While tweeting my daily Hub LA tweets I came across an article about the President’s $50 Million Social Innovation Fund. The fund, which has served as the White House’s first policy foray into innovations in the social change space, was a bold and exciting first step for the federal government to recognize the efficacy and potential social benefits of for-profit components of social change organizations.

Pablo Eisenberg, Senior Fellow at the Georgetown Public Policy Institute’s Center for Public & Nonprofit Leadership has characterized the fund as a diversion from a much-needed Presidential effort to effectively empower our nation’s non-profits, and you can read his take here. I absolutely agree that we must rethink how our country values our non-profit social change sector.

But what our country’s brightest and most lettered thinkers must understand is that the country is on the verge of nothing less than a social and economic paradigm shift, the likes of which requires a re-evaluation of the way we fund social innovation at the level of our federal government.

Specifically, our country must re-evaluate the entire notion of doing good. No longer can we (nor do we) relegate social change to the world of non-profits. As The Hub LA, Hubs around the country, and the thousands of successful social entrepreneurs who work at Hubs will attest, for-profit social change is real. It is here, and it is happening.  And it is growing in strength, in substance, and in numbers.

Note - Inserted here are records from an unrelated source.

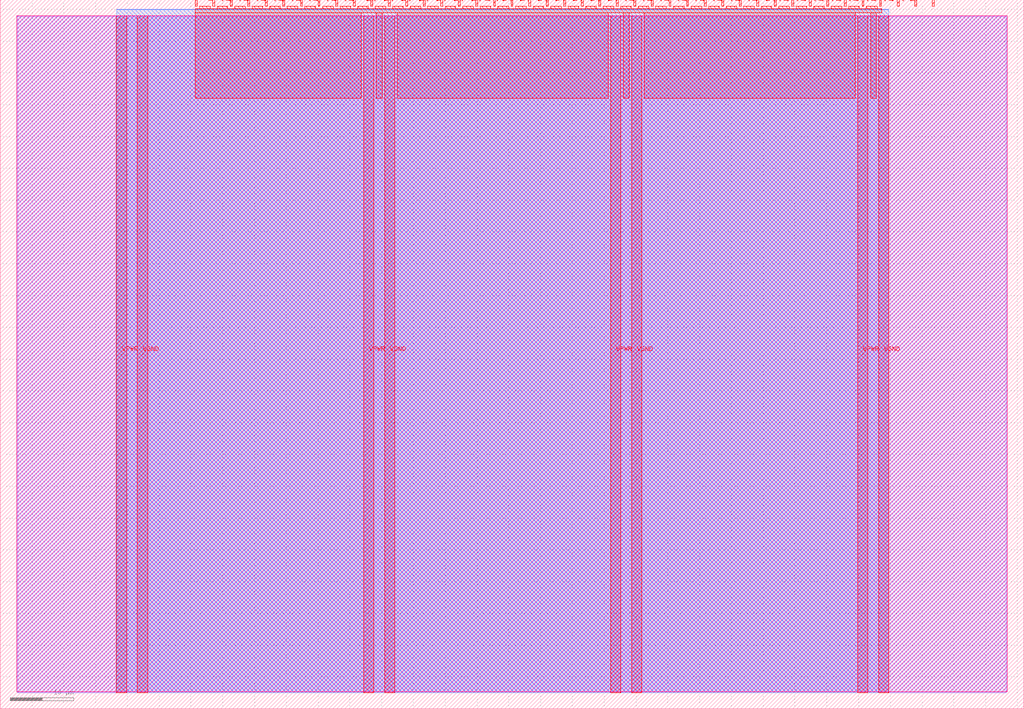
<source format=lef>
VERSION 5.7 ;
  NOWIREEXTENSIONATPIN ON ;
  DIVIDERCHAR "/" ;
  BUSBITCHARS "[]" ;
MACRO tt_um_wokwi_414121095655279617
  CLASS BLOCK ;
  FOREIGN tt_um_wokwi_414121095655279617 ;
  ORIGIN 0.000 0.000 ;
  SIZE 161.000 BY 111.520 ;
  PIN VGND
    DIRECTION INOUT ;
    USE GROUND ;
    PORT
      LAYER met4 ;
        RECT 21.580 2.480 23.180 109.040 ;
    END
    PORT
      LAYER met4 ;
        RECT 60.450 2.480 62.050 109.040 ;
    END
    PORT
      LAYER met4 ;
        RECT 99.320 2.480 100.920 109.040 ;
    END
    PORT
      LAYER met4 ;
        RECT 138.190 2.480 139.790 109.040 ;
    END
  END VGND
  PIN VPWR
    DIRECTION INOUT ;
    USE POWER ;
    PORT
      LAYER met4 ;
        RECT 18.280 2.480 19.880 109.040 ;
    END
    PORT
      LAYER met4 ;
        RECT 57.150 2.480 58.750 109.040 ;
    END
    PORT
      LAYER met4 ;
        RECT 96.020 2.480 97.620 109.040 ;
    END
    PORT
      LAYER met4 ;
        RECT 134.890 2.480 136.490 109.040 ;
    END
  END VPWR
  PIN clk
    DIRECTION INPUT ;
    USE SIGNAL ;
    PORT
      LAYER met4 ;
        RECT 143.830 110.520 144.130 111.520 ;
    END
  END clk
  PIN ena
    DIRECTION INPUT ;
    USE SIGNAL ;
    PORT
      LAYER met4 ;
        RECT 146.590 110.520 146.890 111.520 ;
    END
  END ena
  PIN rst_n
    DIRECTION INPUT ;
    USE SIGNAL ;
    PORT
      LAYER met4 ;
        RECT 141.070 110.520 141.370 111.520 ;
    END
  END rst_n
  PIN ui_in[0]
    DIRECTION INPUT ;
    USE SIGNAL ;
    ANTENNAGATEAREA 0.196500 ;
    PORT
      LAYER met4 ;
        RECT 138.310 110.520 138.610 111.520 ;
    END
  END ui_in[0]
  PIN ui_in[1]
    DIRECTION INPUT ;
    USE SIGNAL ;
    ANTENNAGATEAREA 0.196500 ;
    PORT
      LAYER met4 ;
        RECT 135.550 110.520 135.850 111.520 ;
    END
  END ui_in[1]
  PIN ui_in[2]
    DIRECTION INPUT ;
    USE SIGNAL ;
    PORT
      LAYER met4 ;
        RECT 132.790 110.520 133.090 111.520 ;
    END
  END ui_in[2]
  PIN ui_in[3]
    DIRECTION INPUT ;
    USE SIGNAL ;
    PORT
      LAYER met4 ;
        RECT 130.030 110.520 130.330 111.520 ;
    END
  END ui_in[3]
  PIN ui_in[4]
    DIRECTION INPUT ;
    USE SIGNAL ;
    ANTENNAGATEAREA 0.159000 ;
    PORT
      LAYER met4 ;
        RECT 127.270 110.520 127.570 111.520 ;
    END
  END ui_in[4]
  PIN ui_in[5]
    DIRECTION INPUT ;
    USE SIGNAL ;
    ANTENNAGATEAREA 0.159000 ;
    PORT
      LAYER met4 ;
        RECT 124.510 110.520 124.810 111.520 ;
    END
  END ui_in[5]
  PIN ui_in[6]
    DIRECTION INPUT ;
    USE SIGNAL ;
    ANTENNAGATEAREA 0.159000 ;
    PORT
      LAYER met4 ;
        RECT 121.750 110.520 122.050 111.520 ;
    END
  END ui_in[6]
  PIN ui_in[7]
    DIRECTION INPUT ;
    USE SIGNAL ;
    ANTENNAGATEAREA 0.159000 ;
    PORT
      LAYER met4 ;
        RECT 118.990 110.520 119.290 111.520 ;
    END
  END ui_in[7]
  PIN uio_in[0]
    DIRECTION INPUT ;
    USE SIGNAL ;
    PORT
      LAYER met4 ;
        RECT 116.230 110.520 116.530 111.520 ;
    END
  END uio_in[0]
  PIN uio_in[1]
    DIRECTION INPUT ;
    USE SIGNAL ;
    PORT
      LAYER met4 ;
        RECT 113.470 110.520 113.770 111.520 ;
    END
  END uio_in[1]
  PIN uio_in[2]
    DIRECTION INPUT ;
    USE SIGNAL ;
    PORT
      LAYER met4 ;
        RECT 110.710 110.520 111.010 111.520 ;
    END
  END uio_in[2]
  PIN uio_in[3]
    DIRECTION INPUT ;
    USE SIGNAL ;
    PORT
      LAYER met4 ;
        RECT 107.950 110.520 108.250 111.520 ;
    END
  END uio_in[3]
  PIN uio_in[4]
    DIRECTION INPUT ;
    USE SIGNAL ;
    PORT
      LAYER met4 ;
        RECT 105.190 110.520 105.490 111.520 ;
    END
  END uio_in[4]
  PIN uio_in[5]
    DIRECTION INPUT ;
    USE SIGNAL ;
    PORT
      LAYER met4 ;
        RECT 102.430 110.520 102.730 111.520 ;
    END
  END uio_in[5]
  PIN uio_in[6]
    DIRECTION INPUT ;
    USE SIGNAL ;
    PORT
      LAYER met4 ;
        RECT 99.670 110.520 99.970 111.520 ;
    END
  END uio_in[6]
  PIN uio_in[7]
    DIRECTION INPUT ;
    USE SIGNAL ;
    PORT
      LAYER met4 ;
        RECT 96.910 110.520 97.210 111.520 ;
    END
  END uio_in[7]
  PIN uio_oe[0]
    DIRECTION OUTPUT ;
    USE SIGNAL ;
    PORT
      LAYER met4 ;
        RECT 49.990 110.520 50.290 111.520 ;
    END
  END uio_oe[0]
  PIN uio_oe[1]
    DIRECTION OUTPUT ;
    USE SIGNAL ;
    PORT
      LAYER met4 ;
        RECT 47.230 110.520 47.530 111.520 ;
    END
  END uio_oe[1]
  PIN uio_oe[2]
    DIRECTION OUTPUT ;
    USE SIGNAL ;
    PORT
      LAYER met4 ;
        RECT 44.470 110.520 44.770 111.520 ;
    END
  END uio_oe[2]
  PIN uio_oe[3]
    DIRECTION OUTPUT ;
    USE SIGNAL ;
    PORT
      LAYER met4 ;
        RECT 41.710 110.520 42.010 111.520 ;
    END
  END uio_oe[3]
  PIN uio_oe[4]
    DIRECTION OUTPUT ;
    USE SIGNAL ;
    PORT
      LAYER met4 ;
        RECT 38.950 110.520 39.250 111.520 ;
    END
  END uio_oe[4]
  PIN uio_oe[5]
    DIRECTION OUTPUT ;
    USE SIGNAL ;
    PORT
      LAYER met4 ;
        RECT 36.190 110.520 36.490 111.520 ;
    END
  END uio_oe[5]
  PIN uio_oe[6]
    DIRECTION OUTPUT ;
    USE SIGNAL ;
    PORT
      LAYER met4 ;
        RECT 33.430 110.520 33.730 111.520 ;
    END
  END uio_oe[6]
  PIN uio_oe[7]
    DIRECTION OUTPUT ;
    USE SIGNAL ;
    PORT
      LAYER met4 ;
        RECT 30.670 110.520 30.970 111.520 ;
    END
  END uio_oe[7]
  PIN uio_out[0]
    DIRECTION OUTPUT ;
    USE SIGNAL ;
    PORT
      LAYER met4 ;
        RECT 72.070 110.520 72.370 111.520 ;
    END
  END uio_out[0]
  PIN uio_out[1]
    DIRECTION OUTPUT ;
    USE SIGNAL ;
    PORT
      LAYER met4 ;
        RECT 69.310 110.520 69.610 111.520 ;
    END
  END uio_out[1]
  PIN uio_out[2]
    DIRECTION OUTPUT ;
    USE SIGNAL ;
    PORT
      LAYER met4 ;
        RECT 66.550 110.520 66.850 111.520 ;
    END
  END uio_out[2]
  PIN uio_out[3]
    DIRECTION OUTPUT ;
    USE SIGNAL ;
    PORT
      LAYER met4 ;
        RECT 63.790 110.520 64.090 111.520 ;
    END
  END uio_out[3]
  PIN uio_out[4]
    DIRECTION OUTPUT ;
    USE SIGNAL ;
    PORT
      LAYER met4 ;
        RECT 61.030 110.520 61.330 111.520 ;
    END
  END uio_out[4]
  PIN uio_out[5]
    DIRECTION OUTPUT ;
    USE SIGNAL ;
    PORT
      LAYER met4 ;
        RECT 58.270 110.520 58.570 111.520 ;
    END
  END uio_out[5]
  PIN uio_out[6]
    DIRECTION OUTPUT ;
    USE SIGNAL ;
    PORT
      LAYER met4 ;
        RECT 55.510 110.520 55.810 111.520 ;
    END
  END uio_out[6]
  PIN uio_out[7]
    DIRECTION OUTPUT ;
    USE SIGNAL ;
    PORT
      LAYER met4 ;
        RECT 52.750 110.520 53.050 111.520 ;
    END
  END uio_out[7]
  PIN uo_out[0]
    DIRECTION OUTPUT ;
    USE SIGNAL ;
    ANTENNADIFFAREA 0.795200 ;
    PORT
      LAYER met4 ;
        RECT 94.150 110.520 94.450 111.520 ;
    END
  END uo_out[0]
  PIN uo_out[1]
    DIRECTION OUTPUT ;
    USE SIGNAL ;
    ANTENNADIFFAREA 0.795200 ;
    PORT
      LAYER met4 ;
        RECT 91.390 110.520 91.690 111.520 ;
    END
  END uo_out[1]
  PIN uo_out[2]
    DIRECTION OUTPUT ;
    USE SIGNAL ;
    PORT
      LAYER met4 ;
        RECT 88.630 110.520 88.930 111.520 ;
    END
  END uo_out[2]
  PIN uo_out[3]
    DIRECTION OUTPUT ;
    USE SIGNAL ;
    PORT
      LAYER met4 ;
        RECT 85.870 110.520 86.170 111.520 ;
    END
  END uo_out[3]
  PIN uo_out[4]
    DIRECTION OUTPUT ;
    USE SIGNAL ;
    ANTENNADIFFAREA 0.445500 ;
    PORT
      LAYER met4 ;
        RECT 83.110 110.520 83.410 111.520 ;
    END
  END uo_out[4]
  PIN uo_out[5]
    DIRECTION OUTPUT ;
    USE SIGNAL ;
    ANTENNADIFFAREA 0.445500 ;
    PORT
      LAYER met4 ;
        RECT 80.350 110.520 80.650 111.520 ;
    END
  END uo_out[5]
  PIN uo_out[6]
    DIRECTION OUTPUT ;
    USE SIGNAL ;
    ANTENNADIFFAREA 0.445500 ;
    PORT
      LAYER met4 ;
        RECT 77.590 110.520 77.890 111.520 ;
    END
  END uo_out[6]
  PIN uo_out[7]
    DIRECTION OUTPUT ;
    USE SIGNAL ;
    ANTENNADIFFAREA 0.445500 ;
    PORT
      LAYER met4 ;
        RECT 74.830 110.520 75.130 111.520 ;
    END
  END uo_out[7]
  OBS
      LAYER nwell ;
        RECT 2.570 2.635 158.430 108.990 ;
      LAYER li1 ;
        RECT 2.760 2.635 158.240 108.885 ;
      LAYER met1 ;
        RECT 2.760 2.480 158.240 109.040 ;
      LAYER met2 ;
        RECT 18.310 2.535 139.760 110.005 ;
      LAYER met3 ;
        RECT 18.290 2.555 139.780 109.985 ;
      LAYER met4 ;
        RECT 31.370 110.120 33.030 110.520 ;
        RECT 34.130 110.120 35.790 110.520 ;
        RECT 36.890 110.120 38.550 110.520 ;
        RECT 39.650 110.120 41.310 110.520 ;
        RECT 42.410 110.120 44.070 110.520 ;
        RECT 45.170 110.120 46.830 110.520 ;
        RECT 47.930 110.120 49.590 110.520 ;
        RECT 50.690 110.120 52.350 110.520 ;
        RECT 53.450 110.120 55.110 110.520 ;
        RECT 56.210 110.120 57.870 110.520 ;
        RECT 58.970 110.120 60.630 110.520 ;
        RECT 61.730 110.120 63.390 110.520 ;
        RECT 64.490 110.120 66.150 110.520 ;
        RECT 67.250 110.120 68.910 110.520 ;
        RECT 70.010 110.120 71.670 110.520 ;
        RECT 72.770 110.120 74.430 110.520 ;
        RECT 75.530 110.120 77.190 110.520 ;
        RECT 78.290 110.120 79.950 110.520 ;
        RECT 81.050 110.120 82.710 110.520 ;
        RECT 83.810 110.120 85.470 110.520 ;
        RECT 86.570 110.120 88.230 110.520 ;
        RECT 89.330 110.120 90.990 110.520 ;
        RECT 92.090 110.120 93.750 110.520 ;
        RECT 94.850 110.120 96.510 110.520 ;
        RECT 97.610 110.120 99.270 110.520 ;
        RECT 100.370 110.120 102.030 110.520 ;
        RECT 103.130 110.120 104.790 110.520 ;
        RECT 105.890 110.120 107.550 110.520 ;
        RECT 108.650 110.120 110.310 110.520 ;
        RECT 111.410 110.120 113.070 110.520 ;
        RECT 114.170 110.120 115.830 110.520 ;
        RECT 116.930 110.120 118.590 110.520 ;
        RECT 119.690 110.120 121.350 110.520 ;
        RECT 122.450 110.120 124.110 110.520 ;
        RECT 125.210 110.120 126.870 110.520 ;
        RECT 127.970 110.120 129.630 110.520 ;
        RECT 130.730 110.120 132.390 110.520 ;
        RECT 133.490 110.120 135.150 110.520 ;
        RECT 136.250 110.120 137.910 110.520 ;
        RECT 30.655 109.440 138.625 110.120 ;
        RECT 30.655 96.055 56.750 109.440 ;
        RECT 59.150 96.055 60.050 109.440 ;
        RECT 62.450 96.055 95.620 109.440 ;
        RECT 98.020 96.055 98.920 109.440 ;
        RECT 101.320 96.055 134.490 109.440 ;
        RECT 136.890 96.055 137.790 109.440 ;
  END
END tt_um_wokwi_414121095655279617
END LIBRARY


</source>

As we move forward in committing ourselves to building, enabling, and sustaining a for-profit social change movement, we can look to the President’s Social Innovation Fund as a commitment by the White House to take seriously the notion of for-profit social change business models. In speaking with funders of new for-profit and hybrid social ventures (funds like Presumed Abundance who invest in for-profit businesses dedicated to social good), a rising belief within the social entrepreneurship community is that this funding amounts to a Presidential endorsement of a serious examination of for-profit, social good business models. The recent passage of Benefit Corporation legal status in Maryland points to the rising movement for creating business models to reflect the changing landscape for social innovators. As B Corp says on their website, “2 [states] down, 48 to go.”

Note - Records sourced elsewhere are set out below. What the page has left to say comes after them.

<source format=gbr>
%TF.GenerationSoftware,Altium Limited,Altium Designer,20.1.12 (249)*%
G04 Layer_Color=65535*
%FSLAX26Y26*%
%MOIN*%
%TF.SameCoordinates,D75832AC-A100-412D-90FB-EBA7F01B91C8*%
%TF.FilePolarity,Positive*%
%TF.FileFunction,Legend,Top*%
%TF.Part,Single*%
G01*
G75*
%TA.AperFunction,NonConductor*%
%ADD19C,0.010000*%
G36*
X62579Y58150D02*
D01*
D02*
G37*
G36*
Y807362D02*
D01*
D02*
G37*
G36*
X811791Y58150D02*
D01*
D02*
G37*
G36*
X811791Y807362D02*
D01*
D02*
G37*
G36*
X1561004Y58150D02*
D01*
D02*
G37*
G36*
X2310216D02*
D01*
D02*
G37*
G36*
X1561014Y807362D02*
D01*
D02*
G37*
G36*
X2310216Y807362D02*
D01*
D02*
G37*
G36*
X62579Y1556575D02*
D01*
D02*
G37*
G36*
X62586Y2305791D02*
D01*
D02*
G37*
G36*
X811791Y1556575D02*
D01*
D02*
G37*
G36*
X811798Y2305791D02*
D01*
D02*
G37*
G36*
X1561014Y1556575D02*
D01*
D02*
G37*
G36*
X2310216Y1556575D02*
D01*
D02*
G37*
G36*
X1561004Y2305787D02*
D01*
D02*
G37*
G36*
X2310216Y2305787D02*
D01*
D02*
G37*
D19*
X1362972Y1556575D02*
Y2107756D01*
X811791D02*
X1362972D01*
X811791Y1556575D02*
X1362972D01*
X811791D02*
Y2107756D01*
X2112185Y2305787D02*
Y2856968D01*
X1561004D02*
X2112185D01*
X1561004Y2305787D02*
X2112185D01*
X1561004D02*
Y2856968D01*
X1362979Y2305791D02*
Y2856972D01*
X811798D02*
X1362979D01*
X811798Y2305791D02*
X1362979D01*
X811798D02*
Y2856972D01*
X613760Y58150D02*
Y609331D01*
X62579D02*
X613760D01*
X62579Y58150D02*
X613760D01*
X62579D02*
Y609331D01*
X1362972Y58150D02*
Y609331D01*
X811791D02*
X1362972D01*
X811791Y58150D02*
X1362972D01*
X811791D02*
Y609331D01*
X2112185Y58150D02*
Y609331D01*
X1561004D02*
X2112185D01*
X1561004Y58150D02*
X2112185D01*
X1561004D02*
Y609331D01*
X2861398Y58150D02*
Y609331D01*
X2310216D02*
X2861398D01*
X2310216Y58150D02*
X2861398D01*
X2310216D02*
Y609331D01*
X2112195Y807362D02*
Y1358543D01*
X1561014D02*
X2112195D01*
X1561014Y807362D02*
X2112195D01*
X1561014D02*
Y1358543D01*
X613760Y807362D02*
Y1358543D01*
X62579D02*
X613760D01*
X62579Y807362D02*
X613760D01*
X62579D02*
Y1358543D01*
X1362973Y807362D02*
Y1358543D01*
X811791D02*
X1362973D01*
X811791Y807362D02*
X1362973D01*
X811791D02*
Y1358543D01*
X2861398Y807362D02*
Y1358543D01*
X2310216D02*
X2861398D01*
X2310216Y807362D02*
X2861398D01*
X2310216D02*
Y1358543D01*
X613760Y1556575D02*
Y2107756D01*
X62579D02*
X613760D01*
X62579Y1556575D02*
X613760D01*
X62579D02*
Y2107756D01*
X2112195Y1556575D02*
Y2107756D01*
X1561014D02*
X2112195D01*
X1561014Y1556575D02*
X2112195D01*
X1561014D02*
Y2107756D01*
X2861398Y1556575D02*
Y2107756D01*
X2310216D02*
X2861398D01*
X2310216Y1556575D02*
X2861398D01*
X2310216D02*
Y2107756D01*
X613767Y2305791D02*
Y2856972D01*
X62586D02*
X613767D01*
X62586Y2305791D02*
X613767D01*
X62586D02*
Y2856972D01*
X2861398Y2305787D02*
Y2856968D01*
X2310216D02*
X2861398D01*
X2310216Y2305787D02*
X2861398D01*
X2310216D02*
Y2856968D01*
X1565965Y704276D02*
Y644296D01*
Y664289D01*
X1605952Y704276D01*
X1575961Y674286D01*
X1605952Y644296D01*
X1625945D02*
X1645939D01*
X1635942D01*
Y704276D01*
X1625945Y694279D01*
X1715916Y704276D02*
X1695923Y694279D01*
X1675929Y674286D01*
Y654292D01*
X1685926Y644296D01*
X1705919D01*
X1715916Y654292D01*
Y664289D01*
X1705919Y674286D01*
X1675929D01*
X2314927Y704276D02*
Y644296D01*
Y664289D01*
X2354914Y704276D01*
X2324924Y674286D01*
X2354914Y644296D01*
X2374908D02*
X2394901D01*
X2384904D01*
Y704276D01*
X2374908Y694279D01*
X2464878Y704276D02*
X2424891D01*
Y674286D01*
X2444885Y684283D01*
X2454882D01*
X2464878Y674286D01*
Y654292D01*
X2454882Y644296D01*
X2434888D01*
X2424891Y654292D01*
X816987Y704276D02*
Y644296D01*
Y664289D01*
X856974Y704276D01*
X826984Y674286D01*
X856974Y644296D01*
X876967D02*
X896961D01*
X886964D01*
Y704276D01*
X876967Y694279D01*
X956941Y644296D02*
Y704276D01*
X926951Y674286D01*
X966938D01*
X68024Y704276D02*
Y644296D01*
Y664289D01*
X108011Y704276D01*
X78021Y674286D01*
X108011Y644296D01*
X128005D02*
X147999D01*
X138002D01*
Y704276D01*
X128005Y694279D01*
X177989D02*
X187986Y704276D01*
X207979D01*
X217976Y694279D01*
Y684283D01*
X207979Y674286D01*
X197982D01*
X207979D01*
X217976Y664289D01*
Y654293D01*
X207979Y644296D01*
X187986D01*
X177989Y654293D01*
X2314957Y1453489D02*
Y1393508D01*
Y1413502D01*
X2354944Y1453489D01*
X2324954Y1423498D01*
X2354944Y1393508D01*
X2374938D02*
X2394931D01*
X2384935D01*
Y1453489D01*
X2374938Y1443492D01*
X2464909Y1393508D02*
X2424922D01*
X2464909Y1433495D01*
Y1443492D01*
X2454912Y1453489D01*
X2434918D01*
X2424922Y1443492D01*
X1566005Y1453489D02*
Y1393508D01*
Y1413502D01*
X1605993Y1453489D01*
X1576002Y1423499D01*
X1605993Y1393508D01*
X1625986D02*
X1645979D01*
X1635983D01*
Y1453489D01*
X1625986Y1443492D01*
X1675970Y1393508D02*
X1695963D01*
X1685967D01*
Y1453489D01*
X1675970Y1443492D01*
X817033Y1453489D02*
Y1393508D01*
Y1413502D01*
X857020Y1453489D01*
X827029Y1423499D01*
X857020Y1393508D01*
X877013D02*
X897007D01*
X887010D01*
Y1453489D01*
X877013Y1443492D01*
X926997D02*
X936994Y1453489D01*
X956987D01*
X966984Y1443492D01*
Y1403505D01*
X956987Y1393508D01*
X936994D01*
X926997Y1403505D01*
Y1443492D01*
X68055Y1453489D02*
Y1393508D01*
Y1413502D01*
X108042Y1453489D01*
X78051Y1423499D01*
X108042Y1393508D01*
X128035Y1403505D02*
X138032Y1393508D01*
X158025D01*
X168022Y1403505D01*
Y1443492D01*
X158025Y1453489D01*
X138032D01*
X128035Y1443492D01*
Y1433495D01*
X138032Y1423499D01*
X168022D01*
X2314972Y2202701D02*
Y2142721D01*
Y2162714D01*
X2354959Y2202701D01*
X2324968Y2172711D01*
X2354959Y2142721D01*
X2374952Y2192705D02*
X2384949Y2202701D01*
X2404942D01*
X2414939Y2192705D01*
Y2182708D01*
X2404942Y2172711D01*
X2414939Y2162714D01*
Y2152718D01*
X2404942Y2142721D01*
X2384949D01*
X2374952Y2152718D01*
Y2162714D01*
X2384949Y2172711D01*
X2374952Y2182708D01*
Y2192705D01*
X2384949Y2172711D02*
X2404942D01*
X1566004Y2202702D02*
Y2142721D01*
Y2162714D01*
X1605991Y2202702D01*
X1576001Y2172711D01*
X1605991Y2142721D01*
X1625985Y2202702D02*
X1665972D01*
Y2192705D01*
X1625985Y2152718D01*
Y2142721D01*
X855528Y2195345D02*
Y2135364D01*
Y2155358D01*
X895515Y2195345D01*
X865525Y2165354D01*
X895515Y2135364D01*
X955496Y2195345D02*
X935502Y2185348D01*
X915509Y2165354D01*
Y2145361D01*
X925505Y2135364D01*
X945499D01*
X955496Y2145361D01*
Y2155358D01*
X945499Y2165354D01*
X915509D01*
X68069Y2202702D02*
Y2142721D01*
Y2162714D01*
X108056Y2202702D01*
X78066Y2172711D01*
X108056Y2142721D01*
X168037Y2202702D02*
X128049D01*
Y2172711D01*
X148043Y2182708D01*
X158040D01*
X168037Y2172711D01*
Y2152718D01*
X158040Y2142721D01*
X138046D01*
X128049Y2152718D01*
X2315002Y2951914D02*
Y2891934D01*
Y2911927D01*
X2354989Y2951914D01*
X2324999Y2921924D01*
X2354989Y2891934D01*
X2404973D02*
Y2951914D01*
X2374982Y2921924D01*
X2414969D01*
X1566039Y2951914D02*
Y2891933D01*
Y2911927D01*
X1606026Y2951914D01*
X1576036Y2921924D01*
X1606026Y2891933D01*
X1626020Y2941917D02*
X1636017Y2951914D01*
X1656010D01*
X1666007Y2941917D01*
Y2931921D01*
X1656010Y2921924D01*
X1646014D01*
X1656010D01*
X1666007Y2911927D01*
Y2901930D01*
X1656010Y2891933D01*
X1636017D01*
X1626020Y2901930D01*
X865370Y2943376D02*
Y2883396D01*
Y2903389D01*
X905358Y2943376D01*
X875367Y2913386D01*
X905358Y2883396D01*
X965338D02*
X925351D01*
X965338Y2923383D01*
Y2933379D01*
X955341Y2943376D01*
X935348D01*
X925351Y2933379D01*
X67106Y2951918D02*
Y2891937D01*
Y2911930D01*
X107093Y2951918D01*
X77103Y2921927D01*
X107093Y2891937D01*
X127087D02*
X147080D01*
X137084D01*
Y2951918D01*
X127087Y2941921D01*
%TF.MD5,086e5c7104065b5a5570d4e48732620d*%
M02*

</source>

We are embarking on something new here, a re-conception of the way we share goods and services. It is my firm belief that we are moving away from traditional capitalism’s focus on pure profit, and are steadily heading in the direction of business, and capitalism, as the newest mechanism for creating social change. Some define it as triple bottom line business (people, planet, profit) others call sustainable economics, and still others call it social capitalism.  At The Hub LA, we call it going to work.

My point is, there is a movement afoot. The energy is in the air, yes, but it is an energy grounded in action. The social enterprise movement is growing like never before and is unwaveringly committed to ushering in a robust for-profit social change movement that not only competes with the best for-profit businesses, it seeks to transcend them.

Now this $50 million fund is currently geared primarily to for-profit innovation within the non-profit space.  But the White House is dropping clues that there may be something more afoot.

As was written in this White House blog post about the Social Innovation fund,

We know that government must partner with philanthropists and the private sector to support – not supplant – solutions like LAYC [Latin American Youth Center] and others that are being developed in communities across the nation.

Now I don’t intend to mischaracterize the nature of the fund.  It’s primary benefactors will be innovative non-profits.  But the White House’s willingness, and indeed eagerness to explore innovative models for private organizations to engage in social good, leaves me confident that exploration of for-profit social innovation funding and through Presidential action and Congressional legislation is on the horizon.